What are the elements of a structured AI video prompt — and in what order should you assemble them?
Last updated June 26, 2026
A structured AI video prompt assembles nine elements in a fixed order: camera spec, lens & aspect ratio, lighting source, palette, composition, atmosphere, mood register, film/DP attribution, and negative prompt. Write them in that sequence for every shot — it locks the look and prevents drift across scenes when you iterate or generate variations.
Write each shot prompt in this order, every time:
1. Camera spec — the camera move and framing decision: "locked-off medium two-shot," "slow push-in handheld," "overhead static." This is the shot's geometry; everything downstream sits on top of it.
2. Lens & aspect ratio — focal length plus delivery format: "35mm spherical, 2.40:1 hard matte," or "50mm, in your film's aspect ratio." Spherical vs anamorphic matters — spherical produces circular bokeh and no horizontal flares, and getting this wrong propagates across every frame.
3. Lighting source — name the source and direction, not a generic mood word: "warm yellow from the practical lamps only, 85:15 dark-to-light ratio," not "warm lighting." Source-specific phrasing produces more accurate results than descriptors.
4. Palette — named tonal modes with exact values where possible: "Mode A — split-toned amber and emerald, #C68A3E / #2E5D4A." Hex values make palettes reproducible across shots and across models.
5. Composition — blocking and frame logic: where subjects sit in frame, foreground/background layering, negative space, eyelines.
6. Atmosphere — the physical layer in the air: haze, rain, dust, practical smoke, window light through curtains.
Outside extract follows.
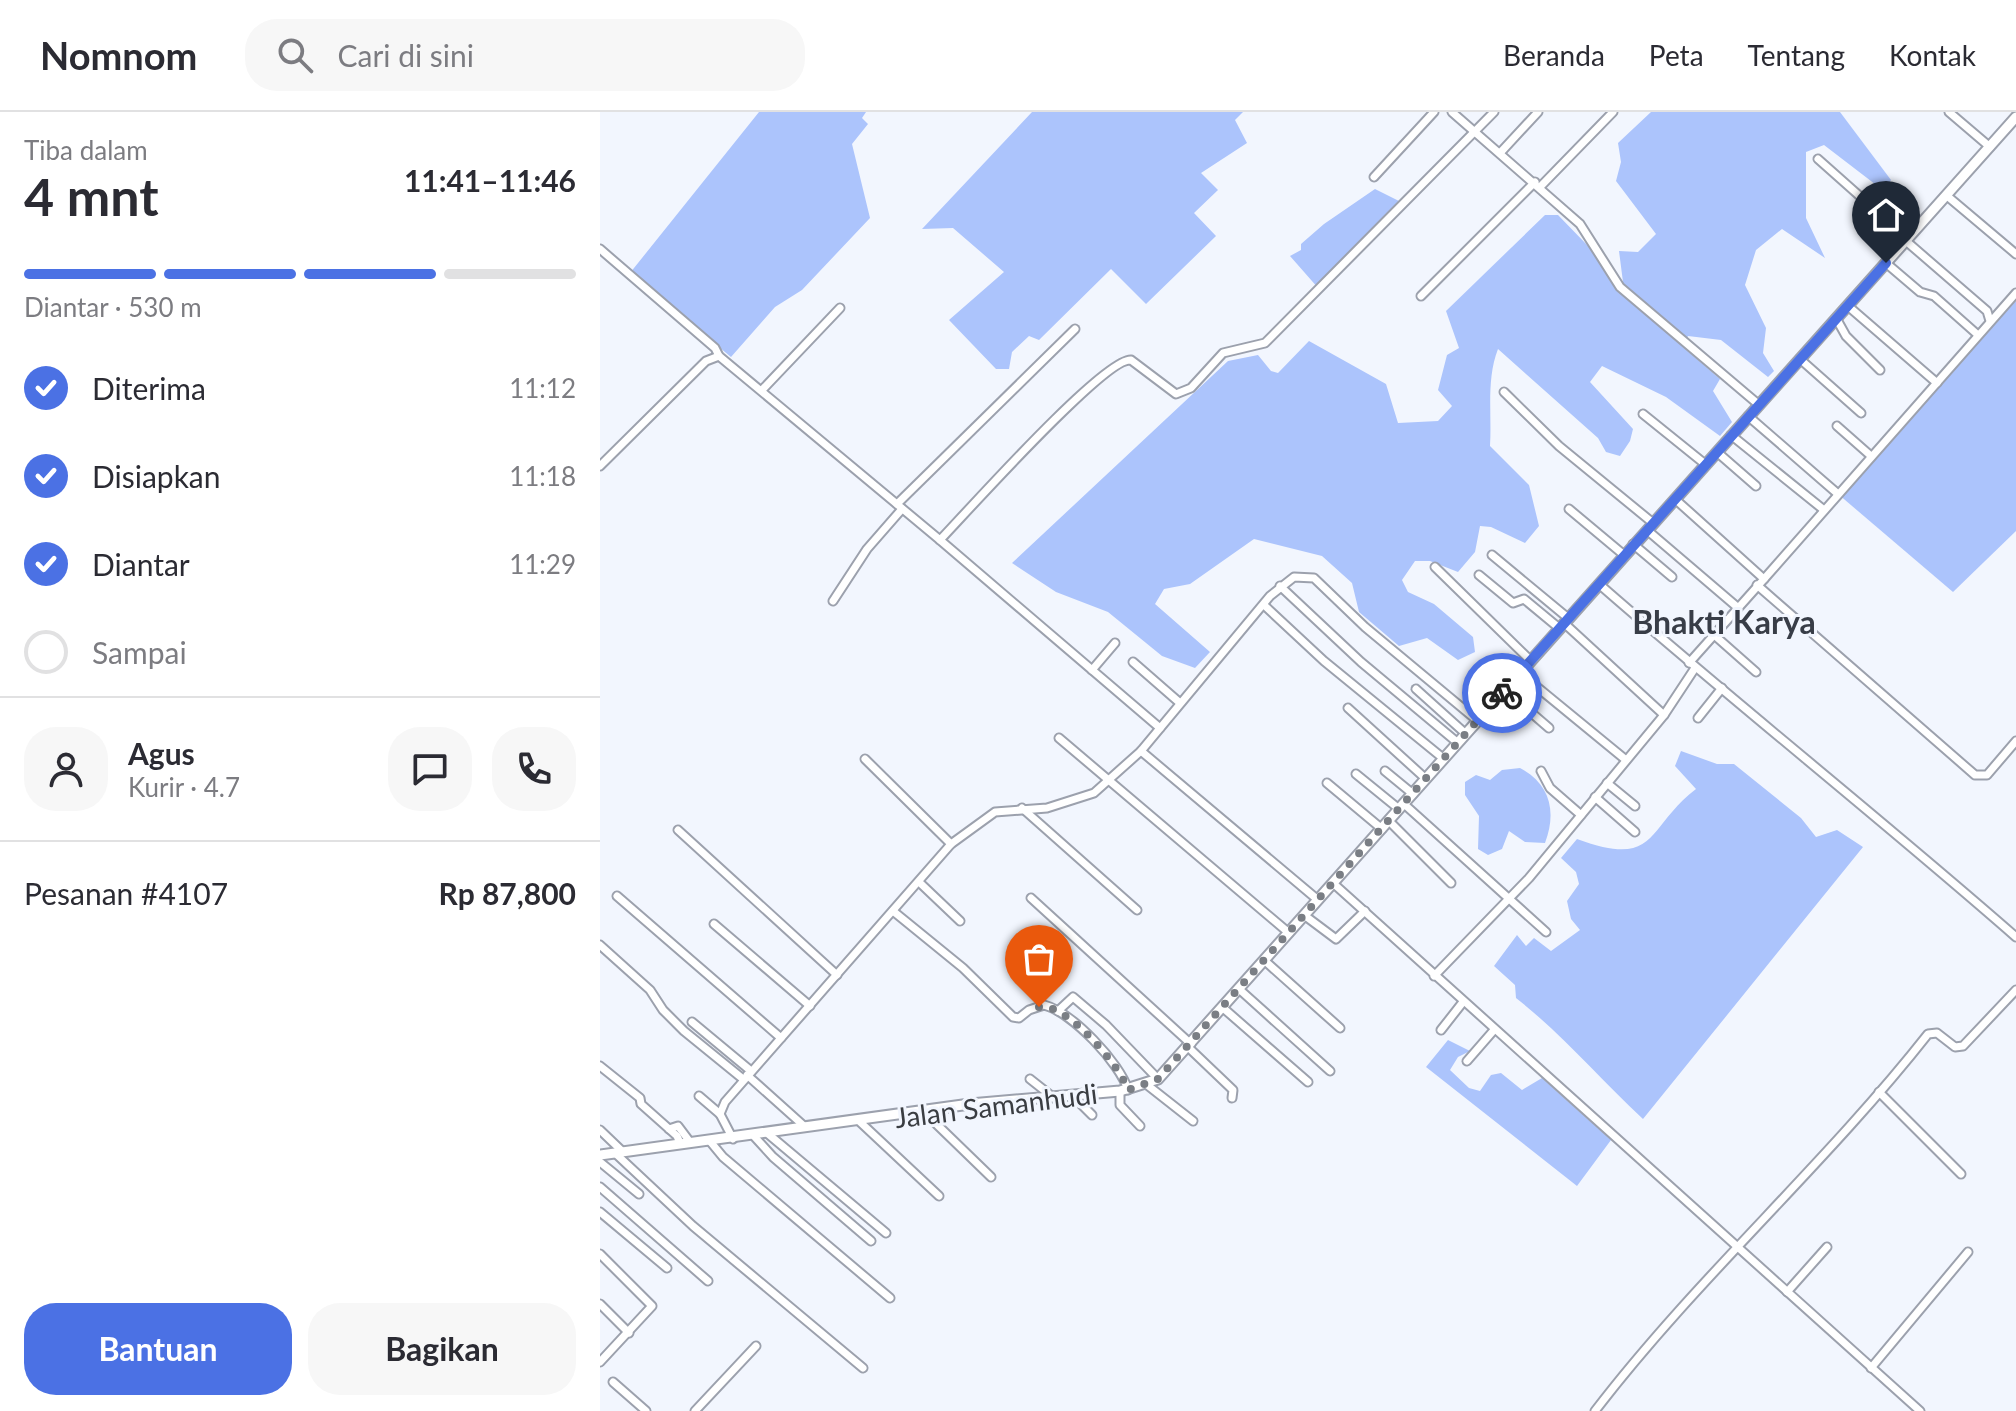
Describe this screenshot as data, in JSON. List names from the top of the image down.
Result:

This is what gives the frame depth before grading.
7. Mood register — the emotional stage of the moment, ideally pinned to a named stage in your treatment (e.g. "Stage C — dread before reveal"). Mood register tells the model what the shot is for, not just what it looks like.
8. Film/DP attribution — the visual grammar reference: "Wong Kar-wai / Christopher Doyle grammar," "James Wan horror grammar." Attribution invokes a whole language system the model can lean on, not a single image.
9. Negative prompt — explicit prohibitions: "not live-action, not photorealistic, no lens flares, no over-sharpening." Negative constraints are what keep style locked when the model wants to drift toward its defaults.
Why this order. Camera and lens decide the physics of the frame, so they come first; lighting, palette, composition, and atmosphere layer the look onto that geometry; mood and attribution carry the intent; the negative prompt fences off everything you don't want. Built this way, the prompt reads top-down from hardest constraint to softest, which is how generation models weight tokens.
One worked example (a horror beat, in your film's aspect ratio): "Slow 12-frame push-in, locked horizon. 35mm spherical lens, 2.40:1 hard matte. Single practical desk lamp camera-left, 85:15 dark-to-light, no fill. Palette: desaturated cyan-shadow, sodium-amber highlight (#1E2A33 / #C68A3E). Subject framed center-right, deep negative space camera-left, soft foreground bokeh. Heavy haze, dust motes. Mood: Stage C — dread before reveal. James Wan grammar, spherical bokeh, what you hear before what you see. Negative: no anamorphic flares, no over-sharpening, no plasticky skin, not photorealistic stock-photo lighting."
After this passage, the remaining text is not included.